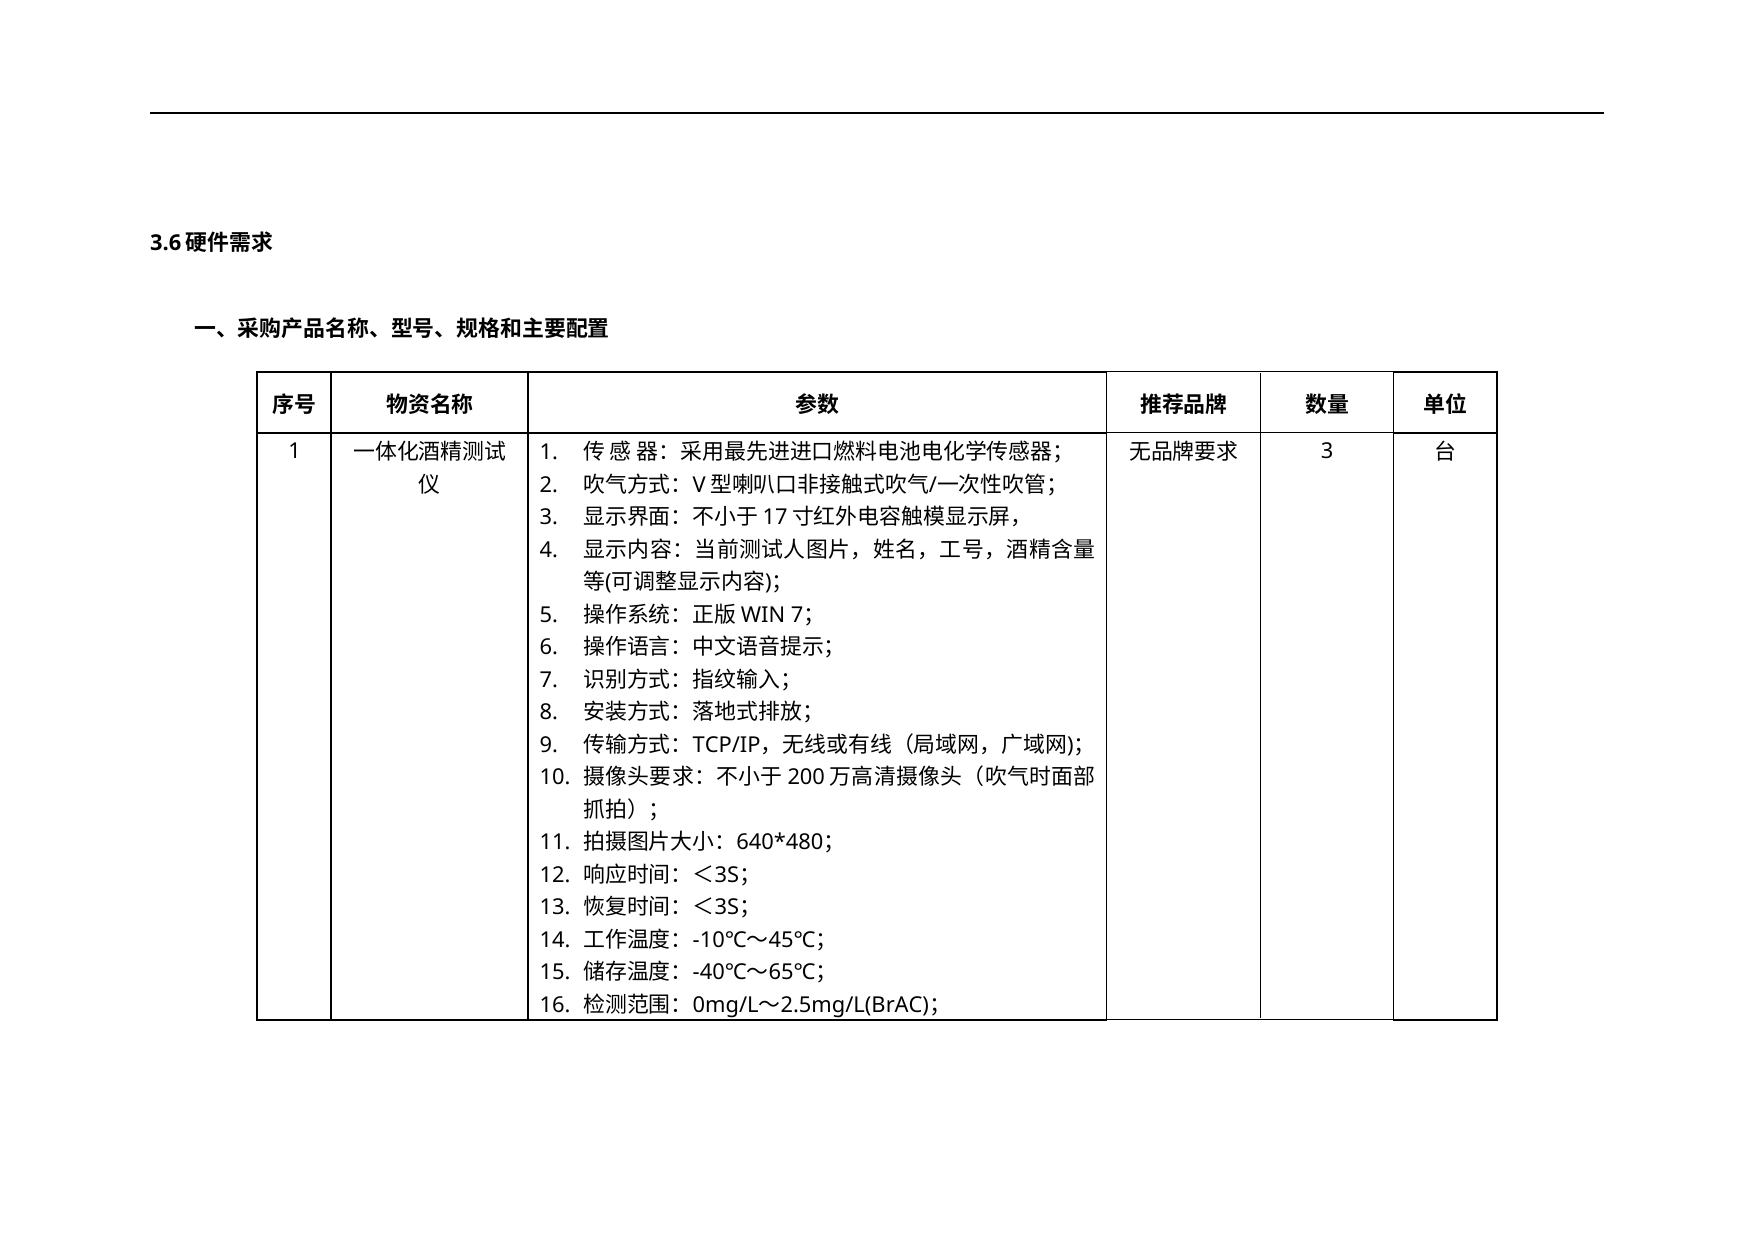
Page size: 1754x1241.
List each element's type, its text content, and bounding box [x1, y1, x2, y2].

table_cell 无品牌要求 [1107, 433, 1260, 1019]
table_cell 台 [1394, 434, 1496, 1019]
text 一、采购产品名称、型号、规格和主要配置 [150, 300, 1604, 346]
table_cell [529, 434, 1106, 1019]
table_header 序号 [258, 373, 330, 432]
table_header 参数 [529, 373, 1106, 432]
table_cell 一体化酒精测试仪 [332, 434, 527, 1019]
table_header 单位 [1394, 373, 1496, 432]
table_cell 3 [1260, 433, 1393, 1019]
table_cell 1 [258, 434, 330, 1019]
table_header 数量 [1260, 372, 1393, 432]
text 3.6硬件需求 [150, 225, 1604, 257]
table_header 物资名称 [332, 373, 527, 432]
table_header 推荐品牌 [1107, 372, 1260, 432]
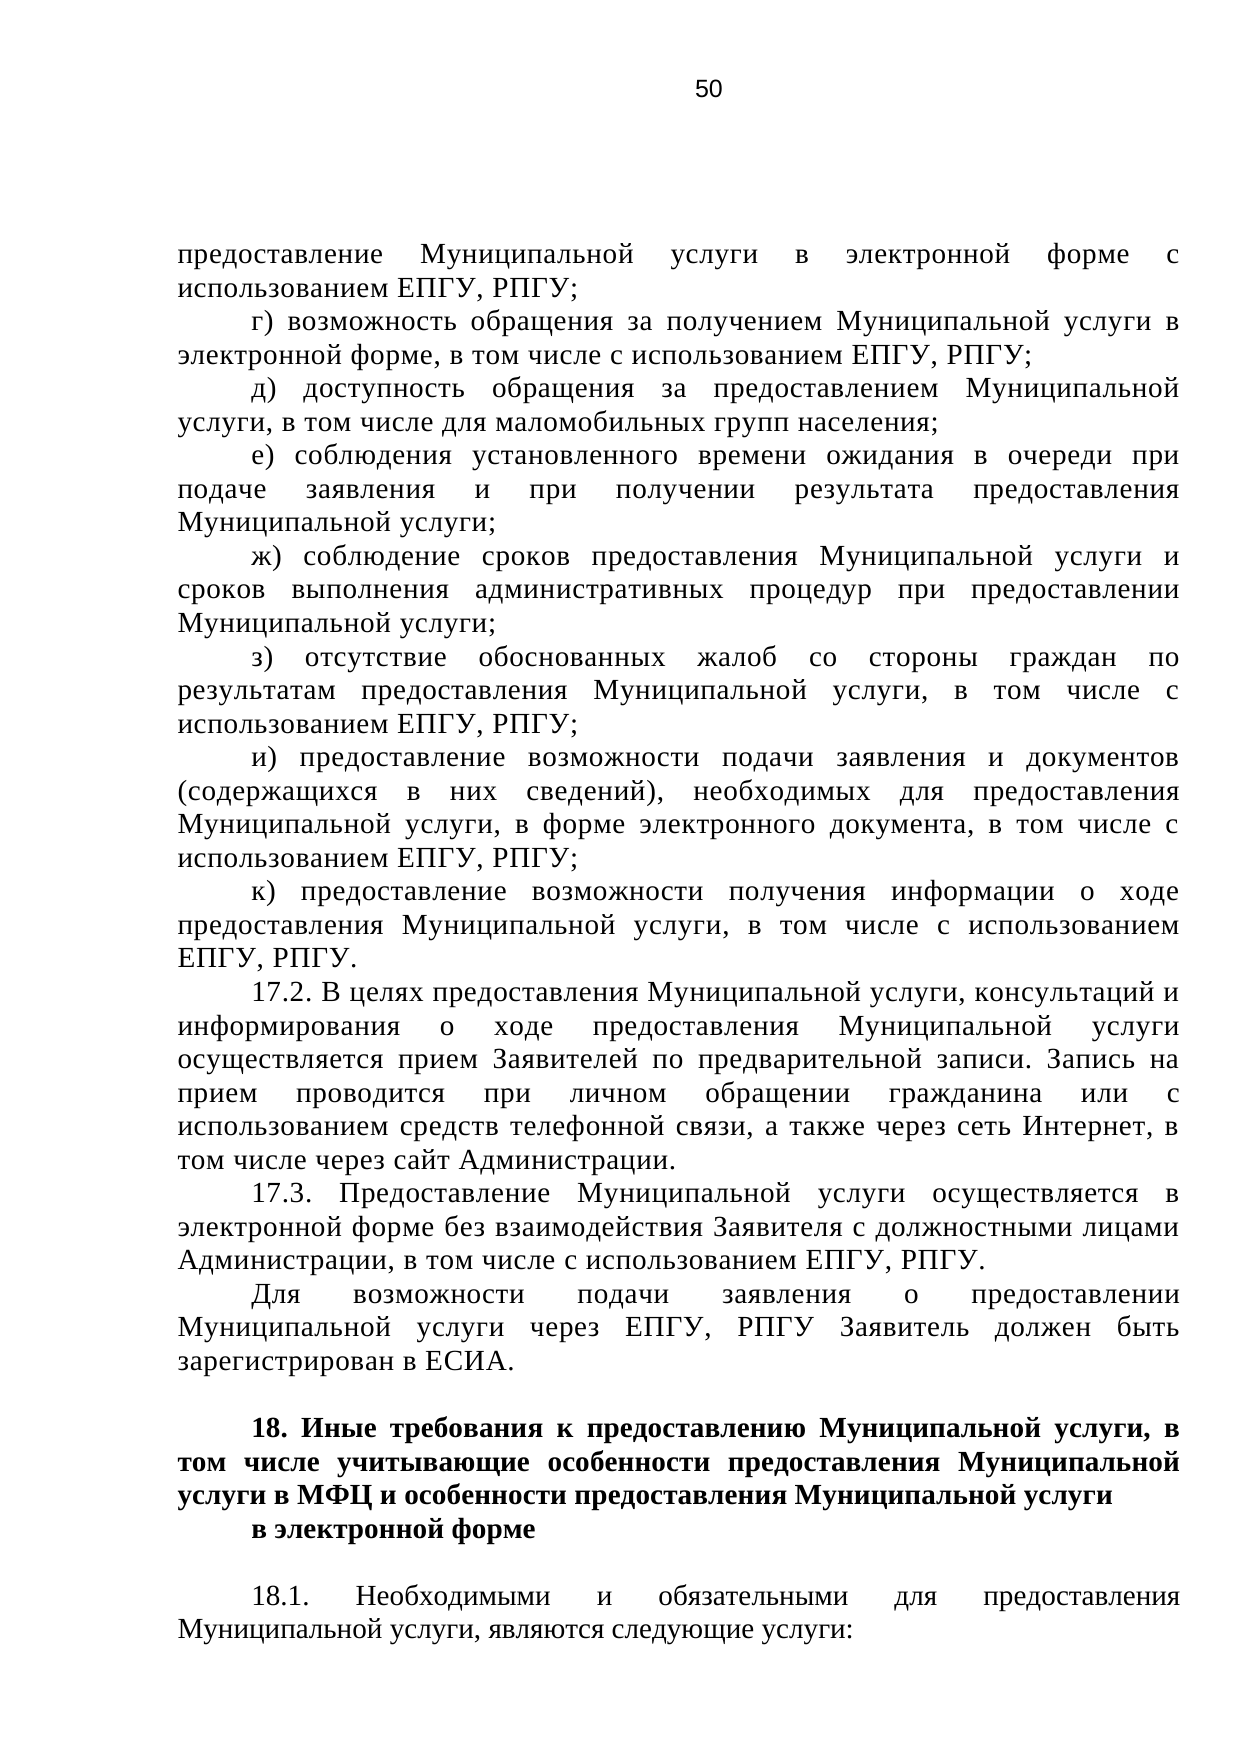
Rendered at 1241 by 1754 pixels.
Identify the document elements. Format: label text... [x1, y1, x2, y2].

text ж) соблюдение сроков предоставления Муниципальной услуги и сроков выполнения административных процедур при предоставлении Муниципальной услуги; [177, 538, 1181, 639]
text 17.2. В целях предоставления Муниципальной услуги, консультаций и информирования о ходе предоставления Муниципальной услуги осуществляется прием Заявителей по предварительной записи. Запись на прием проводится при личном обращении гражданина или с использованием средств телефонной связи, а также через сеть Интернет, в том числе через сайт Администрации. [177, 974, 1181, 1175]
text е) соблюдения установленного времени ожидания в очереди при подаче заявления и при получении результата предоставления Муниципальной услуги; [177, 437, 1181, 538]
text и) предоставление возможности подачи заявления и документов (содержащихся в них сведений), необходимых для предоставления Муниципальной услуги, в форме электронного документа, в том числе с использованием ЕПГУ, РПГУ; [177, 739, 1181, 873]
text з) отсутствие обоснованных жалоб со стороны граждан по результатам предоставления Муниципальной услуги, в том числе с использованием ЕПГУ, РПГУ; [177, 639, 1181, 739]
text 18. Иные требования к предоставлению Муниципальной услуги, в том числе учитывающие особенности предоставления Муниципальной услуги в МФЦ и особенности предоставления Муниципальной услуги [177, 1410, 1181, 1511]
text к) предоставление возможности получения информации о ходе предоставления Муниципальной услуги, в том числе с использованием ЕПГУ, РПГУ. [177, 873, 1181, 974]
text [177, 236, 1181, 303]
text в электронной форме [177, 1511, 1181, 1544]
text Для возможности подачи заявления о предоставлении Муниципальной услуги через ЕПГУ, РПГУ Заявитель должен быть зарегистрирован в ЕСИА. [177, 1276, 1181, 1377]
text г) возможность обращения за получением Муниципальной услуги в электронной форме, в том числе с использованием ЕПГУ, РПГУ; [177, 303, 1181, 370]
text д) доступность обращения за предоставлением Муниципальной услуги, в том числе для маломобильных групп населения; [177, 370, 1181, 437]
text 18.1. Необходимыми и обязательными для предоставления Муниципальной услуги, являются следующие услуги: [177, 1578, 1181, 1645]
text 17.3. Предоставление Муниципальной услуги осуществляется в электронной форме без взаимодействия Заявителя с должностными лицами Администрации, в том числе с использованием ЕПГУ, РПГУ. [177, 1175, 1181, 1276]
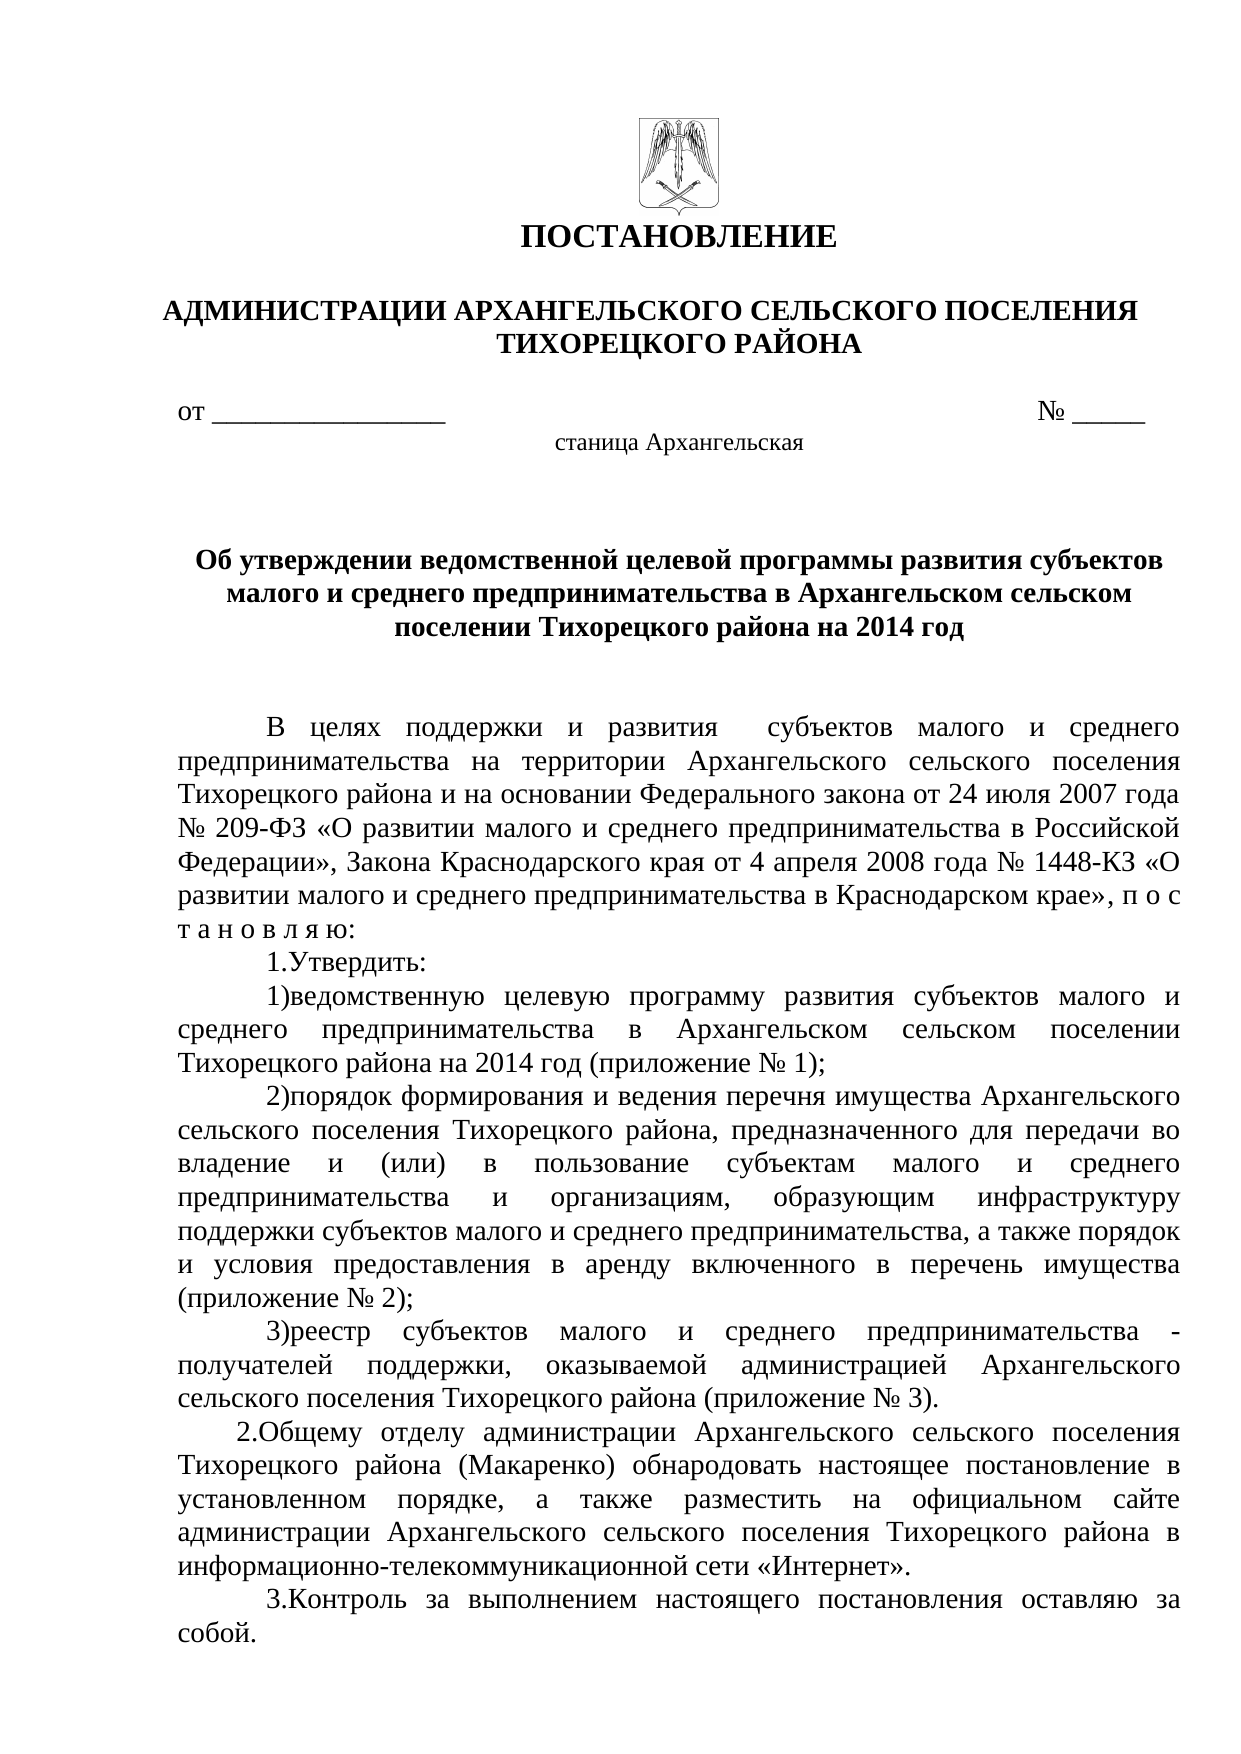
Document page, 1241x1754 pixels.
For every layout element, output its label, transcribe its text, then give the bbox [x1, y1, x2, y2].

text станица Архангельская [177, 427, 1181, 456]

-------------------------

Output each line above exactly as it stands, omitting the pictures.

Page size: 1754x1241.
List each element's type, its text content, and bounding box [x1, y1, x2, y2].

table_cell 无品牌要求 [1107, 433, 1260, 1019]
table_cell 台 [1394, 434, 1496, 1019]
text 一、采购产品名称、型号、规格和主要配置 [150, 300, 1604, 346]
table_cell [529, 434, 1106, 1019]
table_header 序号 [258, 373, 330, 432]
table_header 参数 [529, 373, 1106, 432]
table_cell 一体化酒精测试仪 [332, 434, 527, 1019]
table_header 单位 [1394, 373, 1496, 432]
table_cell 3 [1260, 433, 1393, 1019]
table_cell 1 [258, 434, 330, 1019]
table_header 数量 [1260, 372, 1393, 432]
text 3.6硬件需求 [150, 225, 1604, 257]
table_header 物资名称 [332, 373, 527, 432]
table_header 推荐品牌 [1107, 372, 1260, 432]
Rendered at 1241 by 1754 pixels.
Identify the document elements. Format: label text... [x1, y1, x2, y2].

text ж) соблюдение сроков предоставления Муниципальной услуги и сроков выполнения административных процедур при предоставлении Муниципальной услуги; [177, 538, 1181, 639]
text 17.2. В целях предоставления Муниципальной услуги, консультаций и информирования о ходе предоставления Муниципальной услуги осуществляется прием Заявителей по предварительной записи. Запись на прием проводится при личном обращении гражданина или с использованием средств телефонной связи, а также через сеть Интернет, в том числе через сайт Администрации. [177, 974, 1181, 1175]
text е) соблюдения установленного времени ожидания в очереди при подаче заявления и при получении результата предоставления Муниципальной услуги; [177, 437, 1181, 538]
text и) предоставление возможности подачи заявления и документов (содержащихся в них сведений), необходимых для предоставления Муниципальной услуги, в форме электронного документа, в том числе с использованием ЕПГУ, РПГУ; [177, 739, 1181, 873]
text з) отсутствие обоснованных жалоб со стороны граждан по результатам предоставления Муниципальной услуги, в том числе с использованием ЕПГУ, РПГУ; [177, 639, 1181, 739]
text 18. Иные требования к предоставлению Муниципальной услуги, в том числе учитывающие особенности предоставления Муниципальной услуги в МФЦ и особенности предоставления Муниципальной услуги [177, 1410, 1181, 1511]
text к) предоставление возможности получения информации о ходе предоставления Муниципальной услуги, в том числе с использованием ЕПГУ, РПГУ. [177, 873, 1181, 974]
text [177, 236, 1181, 303]
text в электронной форме [177, 1511, 1181, 1544]
text Для возможности подачи заявления о предоставлении Муниципальной услуги через ЕПГУ, РПГУ Заявитель должен быть зарегистрирован в ЕСИА. [177, 1276, 1181, 1377]
text г) возможность обращения за получением Муниципальной услуги в электронной форме, в том числе с использованием ЕПГУ, РПГУ; [177, 303, 1181, 370]
text д) доступность обращения за предоставлением Муниципальной услуги, в том числе для маломобильных групп населения; [177, 370, 1181, 437]
text 18.1. Необходимыми и обязательными для предоставления Муниципальной услуги, являются следующие услуги: [177, 1578, 1181, 1645]
text 17.3. Предоставление Муниципальной услуги осуществляется в электронной форме без взаимодействия Заявителя с должностными лицами Администрации, в том числе с использованием ЕПГУ, РПГУ. [177, 1175, 1181, 1276]
Document page, 1241x1754 pixels.
For every layout element, output its label, transcribe its text, then give the bbox [x1, y1, x2, y2].

text станица Архангельская [177, 427, 1181, 456]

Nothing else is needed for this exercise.